▶ [Instruction 1]
In the article on the Broadway musical Fun Home, which part does young Vermont actor Oscar Williams play?
▶ [Instruction 2]
Continue the article about the Broadway musical Fun Home from its final sentence.

▶ [Text provided]
»»

Welcome to our house on Maple Avenue, see how we polish and we shine. That's just one of the half dozen or so lyrics still swirling in my head after seeing the musical Fun Home at New York's Circle in the Square Theatre last weekend. My mental tape loop is also running "Ring of Keys" and "Days and Days" and "Telephone Wire" and "Changing My Major" — pretty much nonstop. Ranging from poignant to exuberant, these songs transform the pages of Vermont cartoonist Alison Bechdel's best-selling 2006 graphic memoir Fun Home: A Family Tragicomic into colorful, glorious life.
Both the book and the off-Broadway musical version of Fun Home won multiple awards, and the new on-Broadway version will surely do so, too. Judging from the mostly rhapsodic reviews following last Sunday's opening night in Manhattan, this is not idle speculation.
Let me back up. Last Friday I traveled to New York City with Seven Days multimedia producer Eva Sollberger. Our mission was to interview Bechdel that night before the show, which had been in previews since March 27. We also planned to catch up with young Vermont actor Oscar Williams, 11, who plays the part of Alison's little brother Christian in the Broadway production. (See Sollberger's [un-]Stuck in Vermont episode featuring those interviews at sevendaysvt.com.)

««

▶ [Records]
»»

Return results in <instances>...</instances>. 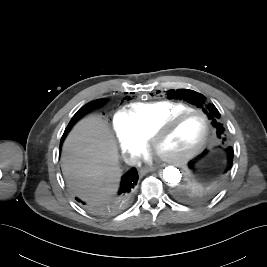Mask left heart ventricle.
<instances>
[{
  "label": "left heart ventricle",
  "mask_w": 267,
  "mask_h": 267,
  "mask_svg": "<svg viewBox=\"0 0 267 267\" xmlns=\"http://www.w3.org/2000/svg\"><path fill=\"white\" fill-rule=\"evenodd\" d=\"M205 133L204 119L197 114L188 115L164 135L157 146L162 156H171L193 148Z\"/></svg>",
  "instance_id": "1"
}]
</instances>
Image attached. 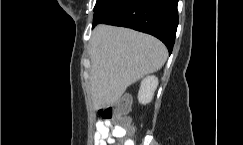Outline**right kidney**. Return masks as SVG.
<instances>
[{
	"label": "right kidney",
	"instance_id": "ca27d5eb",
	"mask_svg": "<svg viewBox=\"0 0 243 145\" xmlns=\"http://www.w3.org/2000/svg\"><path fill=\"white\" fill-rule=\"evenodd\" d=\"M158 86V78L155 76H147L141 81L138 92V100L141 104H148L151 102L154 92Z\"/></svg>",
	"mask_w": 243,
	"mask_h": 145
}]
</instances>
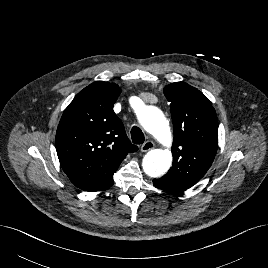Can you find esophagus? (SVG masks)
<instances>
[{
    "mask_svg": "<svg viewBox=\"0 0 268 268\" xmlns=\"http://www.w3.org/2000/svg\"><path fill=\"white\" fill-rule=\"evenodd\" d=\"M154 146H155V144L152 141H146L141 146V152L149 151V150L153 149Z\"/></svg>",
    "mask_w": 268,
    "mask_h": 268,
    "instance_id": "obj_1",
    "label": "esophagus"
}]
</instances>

««

▶ [Final answer 1]
Oscar Williams plays Alison's little brother, Christian.

▶ [Final answer 2]
I had seen, and loved, the off-Broadway production of Fun Home at the Public Theater in late 2013, so I knew what to expect. Or so I thought. Turns out the theater-in-the-round staging and the addition of a six-piece chamber orchestra enhanced the show well beyond my expectations. And the cast, with just three changes, was even more polished.
I have nothing but raves for the musical created by Lisa Kron (book and lyrics) and Jeanine Tesori (music) and directed by Sam Gold. Bechdel's narrative is not the stuff of typical Broadway shows — a lesbian coming-out story? a closeted father? a suicide? Yet it touches on every emotion in the human repertoire, and so reaches everyone who has ever had ... a family.
Asked in the interview about her reactions to the success of Fun Home, Bechdel, now 54, said she's been amazed at the enthusiasm for the play. "I mean, it's really good, but the subject matter is dark and challenging," she said. "It's personal, intimate and idiosyncratic."
In my view, that intimacy is precisely why the story strikes a chord. You needn't have had a gay dad who killed himself to know sorrow, disappointment and the terrible pain of secrets.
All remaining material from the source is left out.